A word must be said about this imagery. Commerce and trade, though not as such sinful, is a totally depraved thing as carried on by the world that lies in darkness, the natural man. For the world is always wholly consecrated to self and God is not in all its thoughts. The activating principle here is the lust of the flesh, the lust of the eyes and the pride of life, and the means employed deceit and violence. Verily also this business of buying and selling as conducted by the world is sheer idolatry; it is spiritual fornication pure and simple. Reprobated Tyre, as the commercial center of the world, was therefore indeed the chief of harlots. This, to be sure, is a hard doctrine that the prophet did not try mollify by some such theory as that of common grace.

b. The calling of the Tyrians according to the election in the gospel period (v. 18).

Tyre shall be destroyed but God has His people in the doomed city to be called in the Gospel period. And they shall consecrate the gain of their commerce unto the Lord, and it shall be used for the support of the Gospel ministry in Tyre. In the words of the text, “And her merchandise and her hire,”—this must be made to apply to the Tyre according to the election,—“shall be holiness to the Lord; it shall not be treasured up: for her merchandise shall be for them that dwell before the Lord, to eat sufficiently, and for durable clothing” (v. 18).

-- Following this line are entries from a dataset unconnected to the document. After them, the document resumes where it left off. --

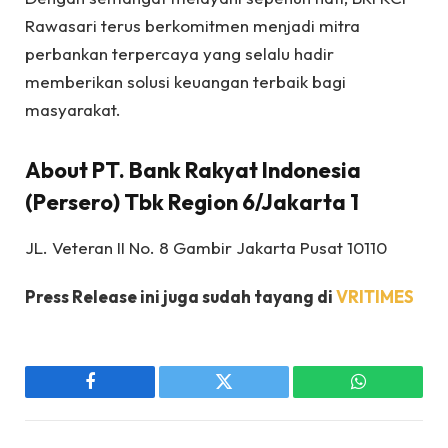
Rawasari terus berkomitmen menjadi mitra
perbankan terpercaya yang selalu hadir
memberikan solusi keuangan terbaik bagi
masyarakat.
About PT. Bank Rakyat Indonesia
(Persero) Tbk Region 6/Jakarta 1
JL. Veteran II No. 8 Gambir Jakarta Pusat 10110
Press Release ini juga sudah tayang di
VRITIMES
Facebook
Twitter
WhatsApp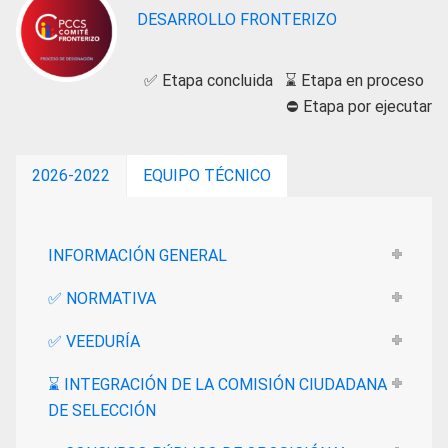
DESARROLLO FRONTERIZO
✅
Etapa concluida
⌛
Etapa en proceso
⛔ Etapa por ejecutar
2026-2022
EQUIPO TÉCNICO
INFORMACIÓN GENERAL
✅ NORMATIVA
✅ VEEDURÍA
⌛ INTEGRACIÓN DE LA COMISIÓN CIUDADANA
DE SELECCIÓN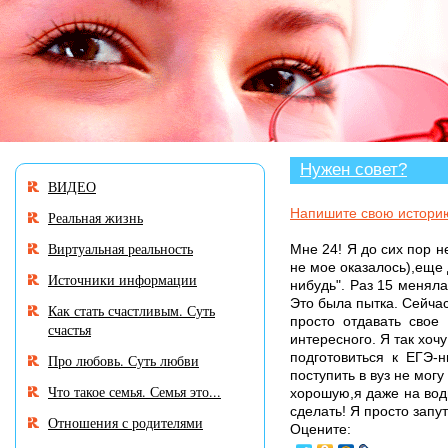
В разделе «Нужен совет
Нужен совет?
ВИДЕО
Напишите свою истори
Реальная жизнь
Виртуальная реальность
Мне 24! Я до сих пор н
не мое оказалось),еще 
Источники информации
нибудь". Раз 15 менял
Это была пытка. Сейчас
Как стать счастливым. Суть
просто отдавать свое 
счастья
интересного. Я так хоч
подготовиться к ЕГЭ-
Про любовь. Суть любви
поступить в вуз не могу
Что такое семья. Семья это...
хорошую,я даже на води
сделать! Я просто запу
Отношения с родителями
Оцените: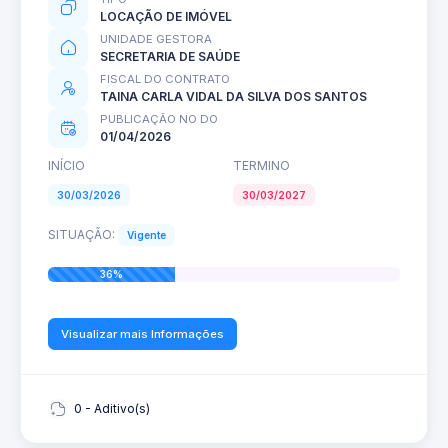
LOCAÇÃO DE IMÓVEL
UNIDADE GESTORA
SECRETARIA DE SAÚDE
FISCAL DO CONTRATO
TAINA CARLA VIDAL DA SILVA DOS SANTOS
PUBLICAÇÃO NO DO
01/04/2026
INÍCIO
TERMINO
30/03/2026
30/03/2027
SITUAÇÃO:
Vigente
36%
Visualizar mais Informações
0 - Aditivo(s)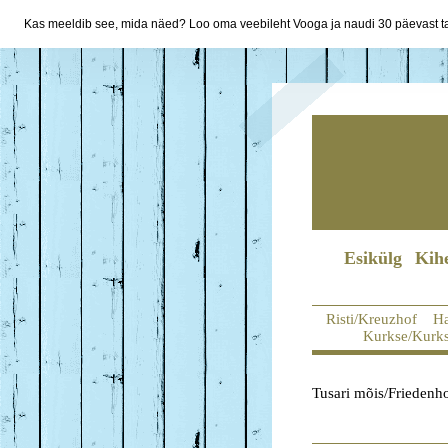
Kas meeldib see, mida näed? Loo oma veebileht Vooga ja naudi 30 päevast ta
Esikülg
Kih
Risti/Kreuzhof
Ha
Kurkse/Kurk
Tusari mõis/Friedenho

Underlying this prediction is the prophecy that God shall gather His church also from among the inhabitants of Tyre. Already when Christ was upon earth, converts from the borders of Tyre and Sidon came to see and to hear him; and he on His part honored these borders with His presence (Mark 3:8; Luke 6:17; Matt. 5:21). Paul found there disciples of the Lord (Acts 21:3). In 355 the churches of Syria held a synod there. But the recovered glory of Tyre has completely departed. Today the city—the modern Sur—is a village of fishermen’s huts that numbers about 3,000 inhabitants. Thus has come to pass all the Lord has spoken.